→ **Supplied material**
══════════
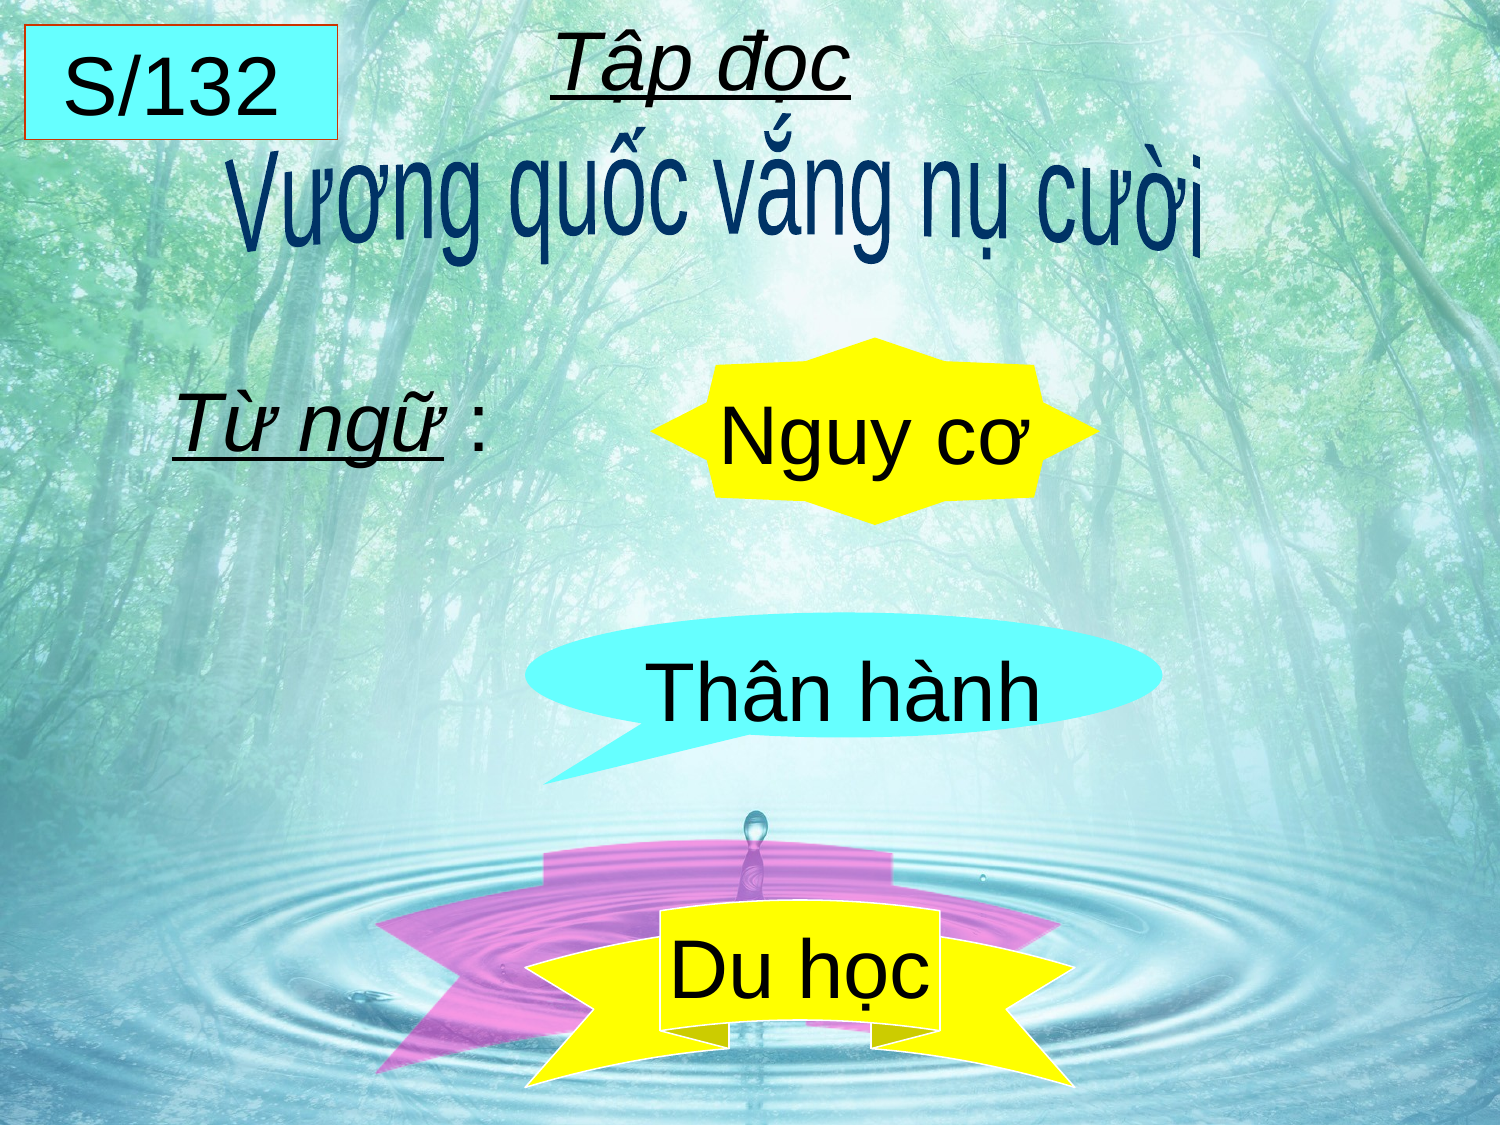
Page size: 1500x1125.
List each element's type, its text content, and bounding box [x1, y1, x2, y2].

picture [0, 0, 1500, 1125]
text_box Nguy cơ [649, 337, 1100, 526]
text_box Tập đọc [512, 0, 888, 115]
text_box S/132 [24, 24, 338, 140]
text_box Thân hành [525, 612, 1163, 785]
text_box Từ ngữ : [87, 361, 613, 476]
text_box Du học [525, 899, 1075, 1088]
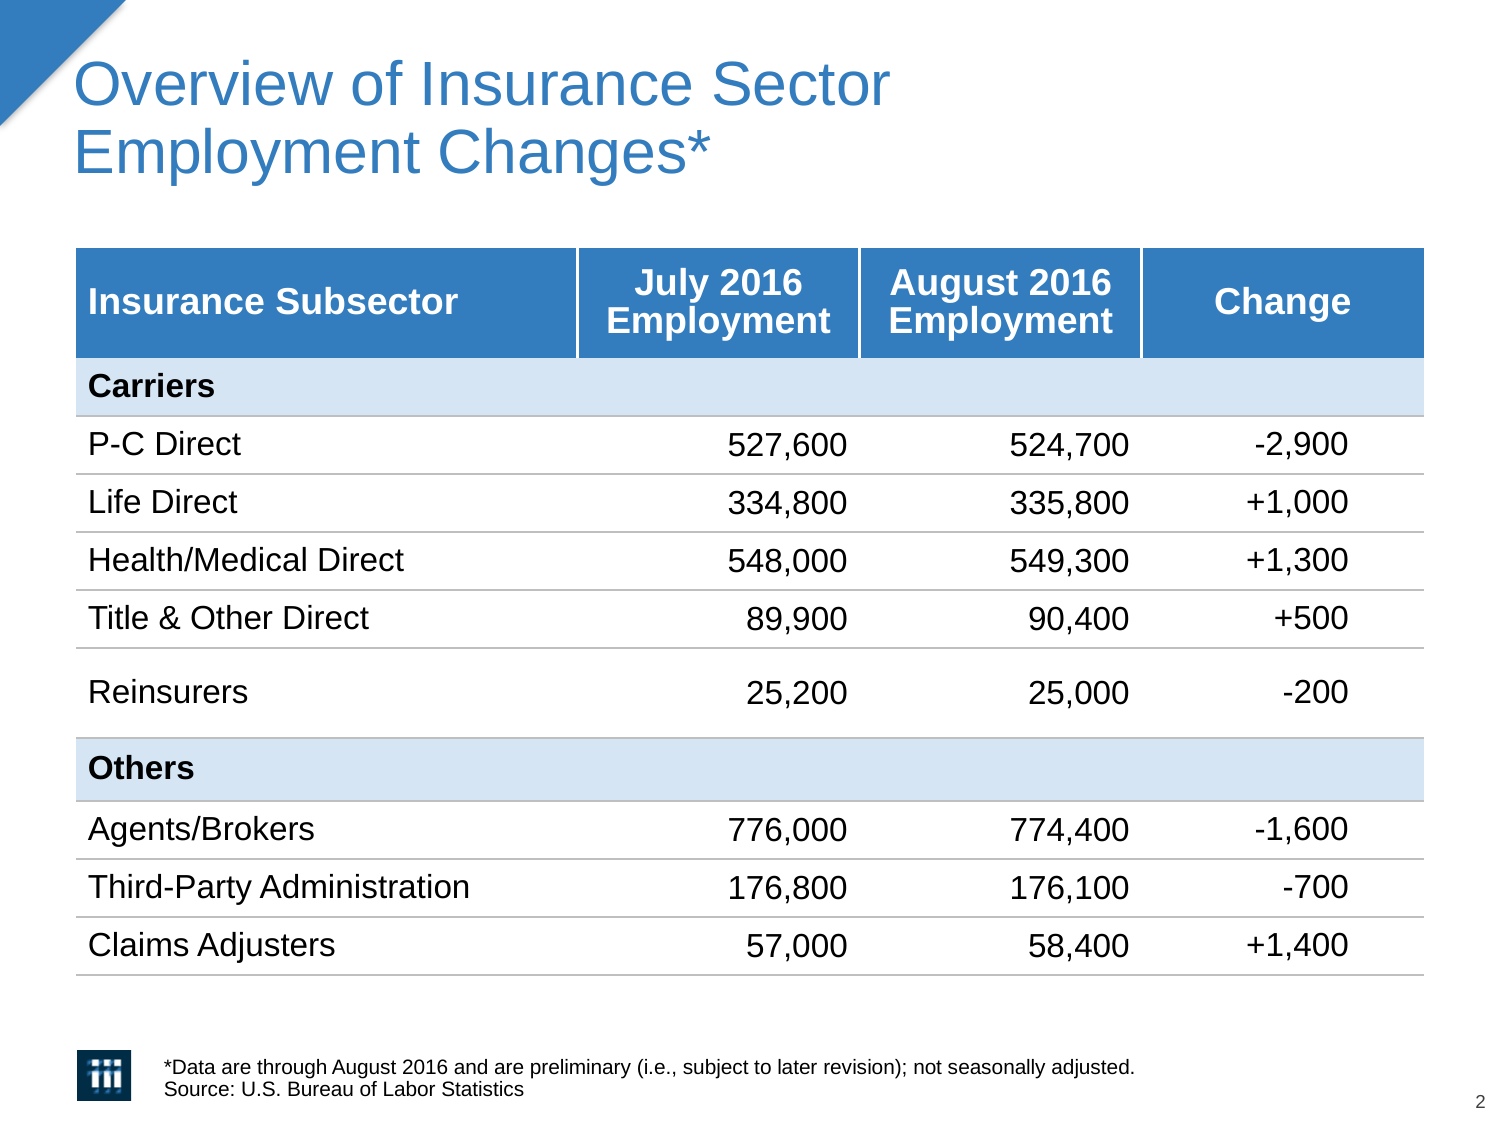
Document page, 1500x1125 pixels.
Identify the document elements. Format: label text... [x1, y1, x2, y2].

table_cell Health/Medical Direct [76, 533, 578, 589]
table_header Change [1143, 248, 1424, 358]
table_header Insurance Subsector [76, 248, 576, 358]
table_cell 90,400 [860, 591, 1142, 647]
table_cell +1,000 [1142, 475, 1424, 531]
table_cell -700 [1142, 860, 1424, 916]
table_cell -1,600 [1142, 802, 1424, 858]
table_cell 527,600 [578, 417, 860, 473]
table_cell Carriers [76, 358, 578, 415]
table_cell Others [76, 739, 578, 800]
table_cell 176,100 [860, 860, 1142, 916]
table_cell [1142, 358, 1424, 415]
table_cell -2,900 [1142, 417, 1424, 473]
table_cell Life Direct [76, 475, 578, 531]
table_header August 2016 Employment [861, 248, 1140, 358]
table_cell 334,800 [578, 475, 860, 531]
table_cell -200 [1142, 649, 1424, 737]
table_cell +1,300 [1142, 533, 1424, 589]
table_header July 2016 Employment [579, 248, 858, 358]
table_cell +1,400 [1142, 918, 1424, 974]
table_cell 58,400 [860, 918, 1142, 974]
table_cell 774,400 [860, 802, 1142, 858]
table_cell 176,800 [578, 860, 860, 916]
table_cell 549,300 [860, 533, 1142, 589]
table_cell Agents/Brokers [76, 802, 578, 858]
list *Data are through August 2016 and are preliminary (i.e., subject to later revision); not seasonally adjusted. Source: U.S. Bureau of Labor Statistics [163, 1033, 1424, 1102]
table_cell 25,200 [578, 649, 860, 737]
table_cell Reinsurers [76, 649, 578, 737]
table_cell 335,800 [860, 475, 1142, 531]
table_cell 25,000 [860, 649, 1142, 737]
table_cell 89,900 [578, 591, 860, 647]
table_cell Third-Party Administration [76, 860, 578, 916]
table_cell [860, 739, 1142, 800]
table_cell P-C Direct [76, 417, 578, 473]
table_cell [1142, 739, 1424, 800]
table_cell [578, 739, 860, 800]
table_cell [578, 358, 860, 415]
title Overview of Insurance Sector Employment Changes* [58, 38, 1446, 195]
table_cell 548,000 [578, 533, 860, 589]
table_cell Claims Adjusters [76, 918, 578, 974]
table_cell 57,000 [578, 918, 860, 974]
table_cell [860, 358, 1142, 415]
table_cell 776,000 [578, 802, 860, 858]
table_cell Title & Other Direct [76, 591, 578, 647]
table_cell 524,700 [860, 417, 1142, 473]
table_cell +500 [1142, 591, 1424, 647]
══════════
→ **Exercise requirements**
Give again exactly the lines running from the beginning of the material above through the line that contains "Document page, 1500x1125 pixels.", and leave out every picture.

→ **Written response**
Page size: 1500x1125.
List each element's type, its text content, and bounding box [x1, y1, x2, y2].

picture [0, 0, 1500, 1125]
text_box Nguy cơ [649, 337, 1100, 526]
text_box Tập đọc [512, 0, 888, 115]
text_box S/132 [24, 24, 338, 140]
text_box Thân hành [525, 612, 1163, 785]
text_box Từ ngữ : [87, 361, 613, 476]
text_box Du học [525, 899, 1075, 1088]
Document page, 1500x1125 pixels.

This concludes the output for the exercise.